Diversity of function and higher-order structure within HWE sensor histidine kinases

Integral to the protein structure/function paradigm, oligomeric state is typically conserved along with function across evolution. However, notable exceptions such as the hemoglobins show how evolution can alter oligomerization to enable new regulatory mechanisms. Here we examine this linkage in histidine kinases (HKs), a large class of widely distributed prokaryotic environmental sensors.

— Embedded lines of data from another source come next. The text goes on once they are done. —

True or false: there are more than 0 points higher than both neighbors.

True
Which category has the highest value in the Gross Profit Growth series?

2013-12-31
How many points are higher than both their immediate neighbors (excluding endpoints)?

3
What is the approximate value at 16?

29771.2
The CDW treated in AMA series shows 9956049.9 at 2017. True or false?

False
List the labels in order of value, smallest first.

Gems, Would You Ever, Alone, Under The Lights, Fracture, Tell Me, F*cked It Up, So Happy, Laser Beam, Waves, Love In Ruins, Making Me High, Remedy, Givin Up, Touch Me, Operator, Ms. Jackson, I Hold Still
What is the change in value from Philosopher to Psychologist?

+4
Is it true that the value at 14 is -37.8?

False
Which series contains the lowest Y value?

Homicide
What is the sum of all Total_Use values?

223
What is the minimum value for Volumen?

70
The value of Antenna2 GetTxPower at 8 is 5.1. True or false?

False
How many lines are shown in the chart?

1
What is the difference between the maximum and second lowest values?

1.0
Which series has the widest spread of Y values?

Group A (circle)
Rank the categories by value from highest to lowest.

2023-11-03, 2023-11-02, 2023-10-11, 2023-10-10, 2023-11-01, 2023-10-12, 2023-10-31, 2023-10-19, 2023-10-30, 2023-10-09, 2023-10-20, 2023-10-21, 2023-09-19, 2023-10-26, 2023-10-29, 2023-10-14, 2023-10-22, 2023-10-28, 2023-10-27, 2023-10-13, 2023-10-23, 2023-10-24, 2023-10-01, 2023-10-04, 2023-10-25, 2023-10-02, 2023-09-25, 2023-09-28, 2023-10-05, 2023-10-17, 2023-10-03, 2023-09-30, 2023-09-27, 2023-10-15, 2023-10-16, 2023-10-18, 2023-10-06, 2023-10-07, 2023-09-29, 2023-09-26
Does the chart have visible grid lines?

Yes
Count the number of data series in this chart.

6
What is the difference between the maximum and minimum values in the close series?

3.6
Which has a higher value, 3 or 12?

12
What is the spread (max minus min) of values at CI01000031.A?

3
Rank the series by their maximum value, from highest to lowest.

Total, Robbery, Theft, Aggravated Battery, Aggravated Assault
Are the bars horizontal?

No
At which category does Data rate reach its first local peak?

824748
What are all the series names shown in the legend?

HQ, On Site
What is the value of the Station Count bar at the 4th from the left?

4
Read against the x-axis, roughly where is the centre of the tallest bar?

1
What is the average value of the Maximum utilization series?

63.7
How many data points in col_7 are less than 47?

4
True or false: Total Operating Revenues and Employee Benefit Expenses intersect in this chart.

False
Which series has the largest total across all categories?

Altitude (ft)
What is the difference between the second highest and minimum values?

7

While the majority of HKs are transmembrane homodimers, members of the HWE/HisKA2 family can deviate from this architecture as exemplified by our finding of a monomeric soluble HWE/HisKA2 HK (EL346, a photosensing Light-Oxygen-Voltage (LOV)-HK). To further explore the diversity of oligomerization states and regulation within this family, we biophysically and biochemically characterized multiple EL346 homologs and found a range of HK oligomeric states and functions. Three LOV-HK homologs are primarily dimeric with differing structural and functional responses to light, while two Per-ARNT-Sim (PAS)-HKs interconvert between differentially active monomers and dimers, suggesting dimerization might control enzymatic activity for these proteins. Finally, we examined putative interfaces in a dimeric LOV-HK, finding that multiple regions contribute to dimerization. Our findings suggest the potential for novel regulatory modes and oligomeric states beyond those traditionally defined for this important family of environmental sensors.